EXERCISE REQUIREMENTS. Copy the lines below word for word, leaving out the pictures.
* * *
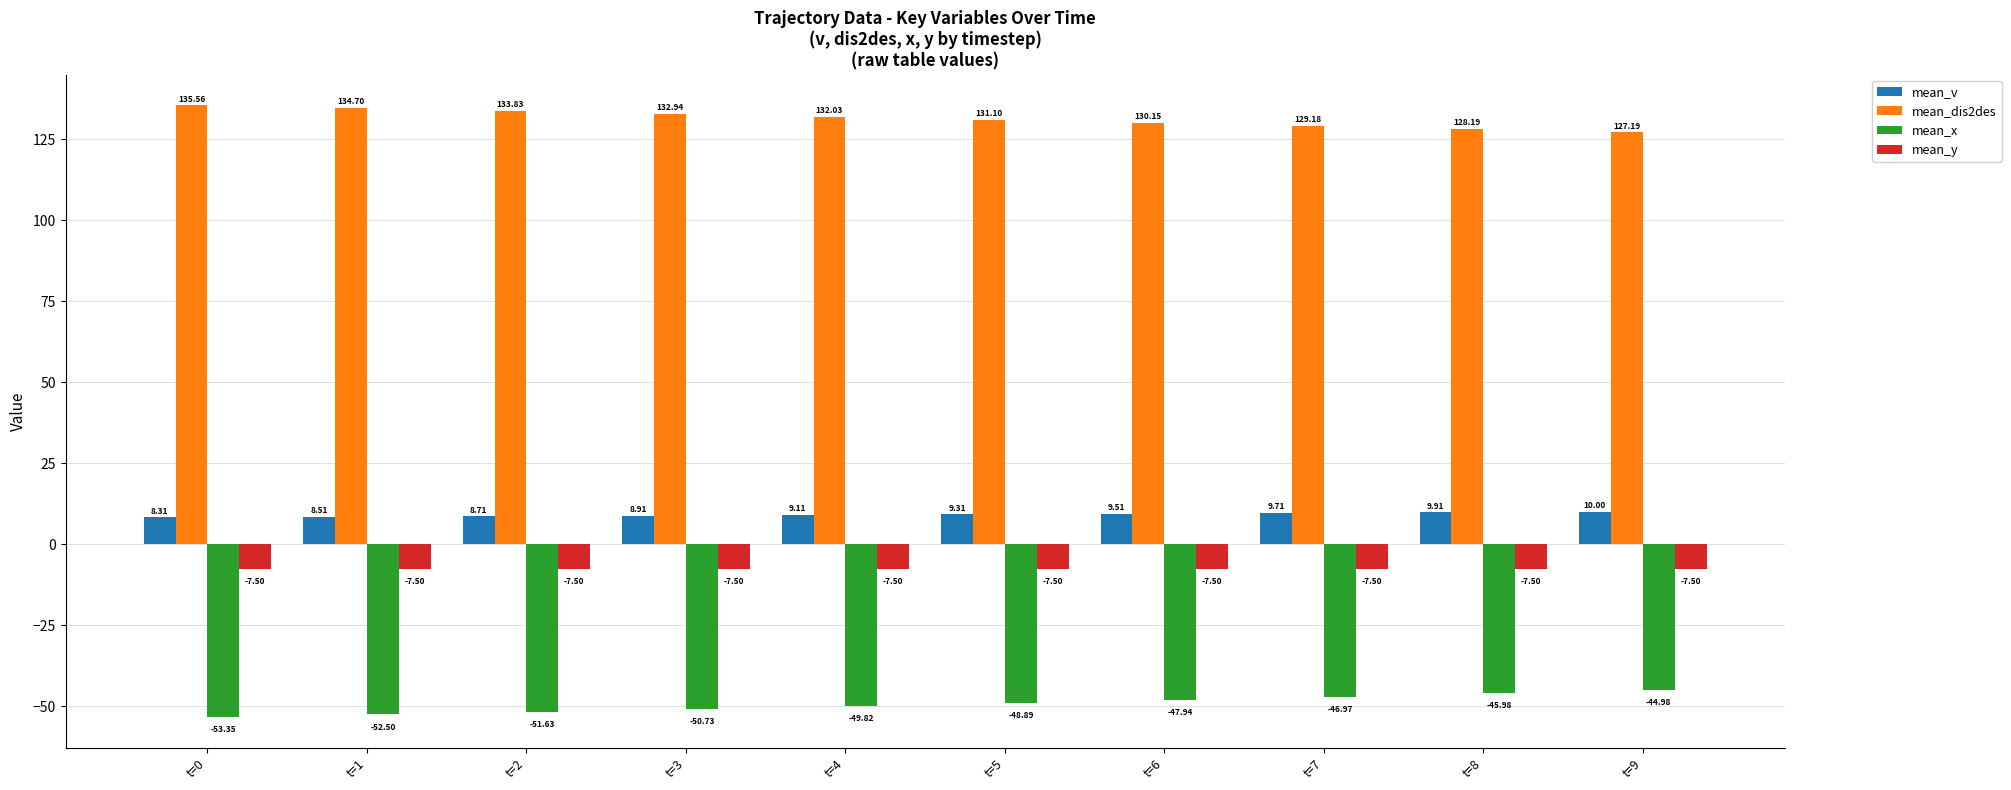

What is the difference between the maximum and minimum values in the mean_v series?

1.7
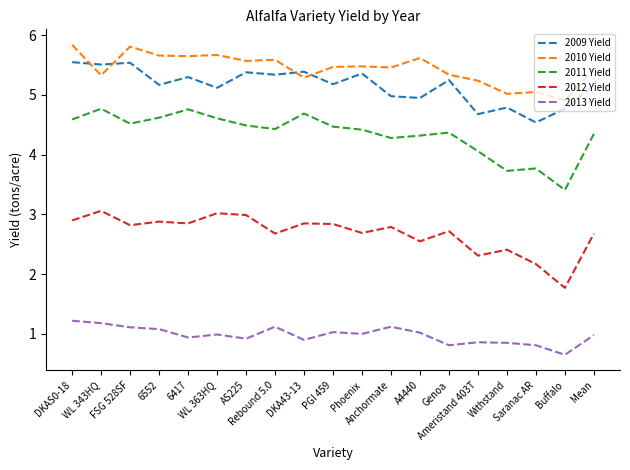

Which category has the lowest value in the 2013 Yield series?

Buffalo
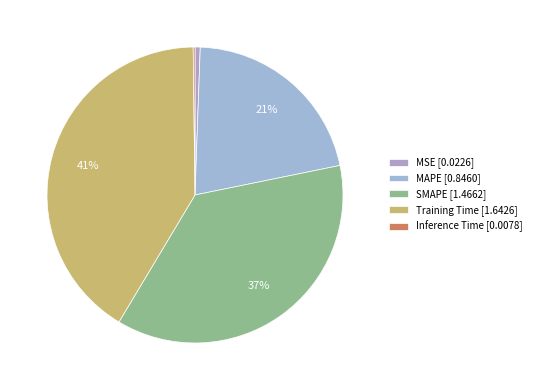

Does SMAPE represent more than half of the total?

No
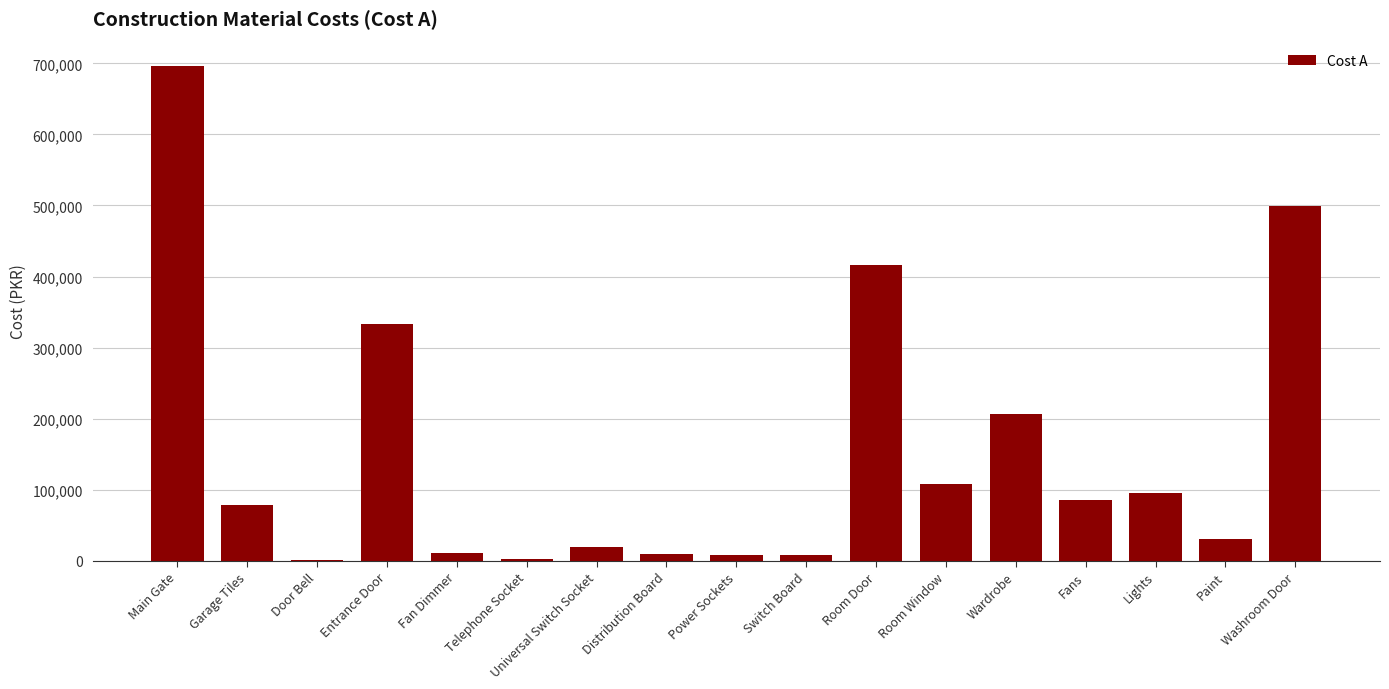

Which has a higher value, Wardrobe or Universal Switch Socket?

Wardrobe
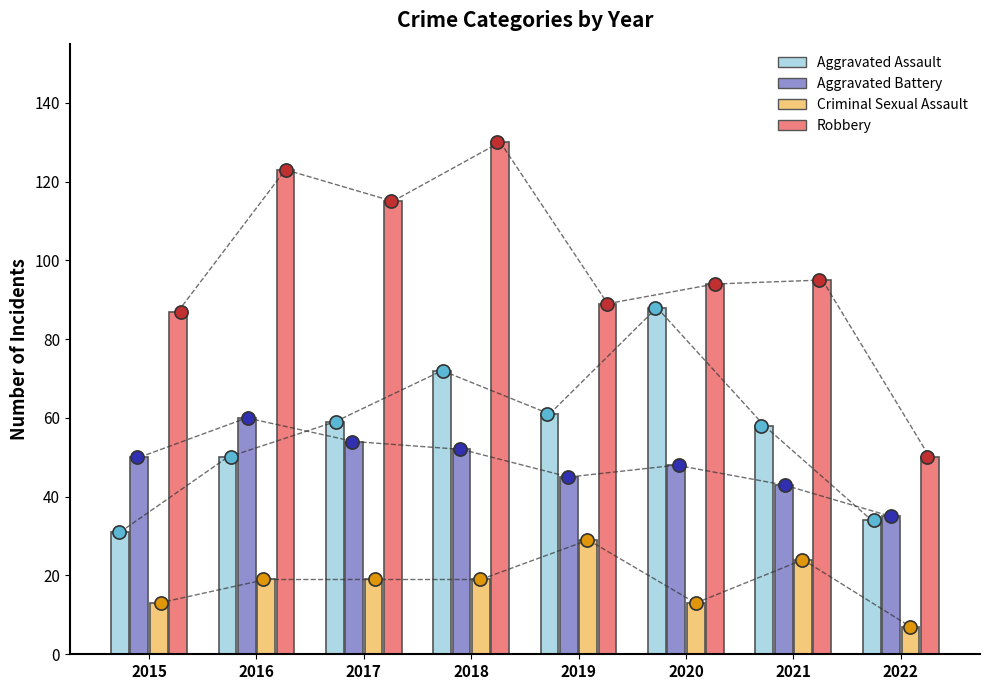

Is the value of Robbery at 2016 greater than the value of Aggravated Assault at 2017?

Yes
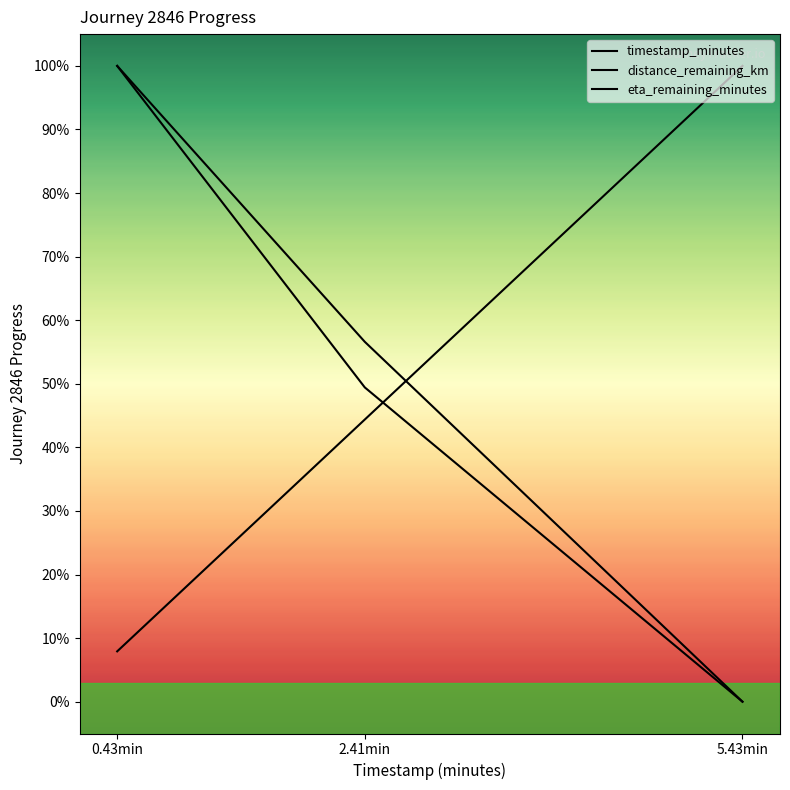

What is the greatest value displayed?

1.0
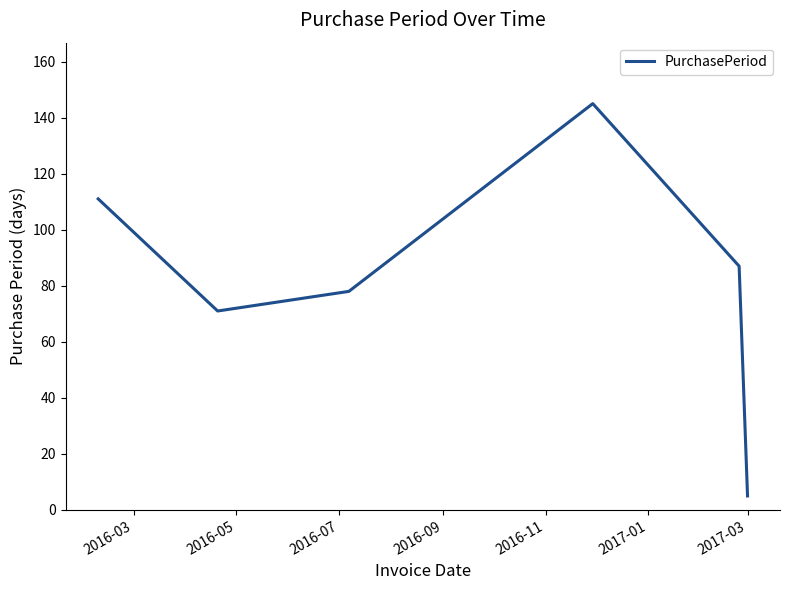

True or false: the data has more than 1 interior local peaks.

False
* * *
REPLY.
What is the difference between the maximum and minimum values in the mean_v series?

1.7

Which category has the lowest value in the 2013 Yield series?

Buffalo

Does SMAPE represent more than half of the total?

No

Which has a higher value, Wardrobe or Universal Switch Socket?

Wardrobe

Is the value of Robbery at 2016 greater than the value of Aggravated Assault at 2017?

Yes

What is the greatest value displayed?

1.0

True or false: the data has more than 1 interior local peaks.

False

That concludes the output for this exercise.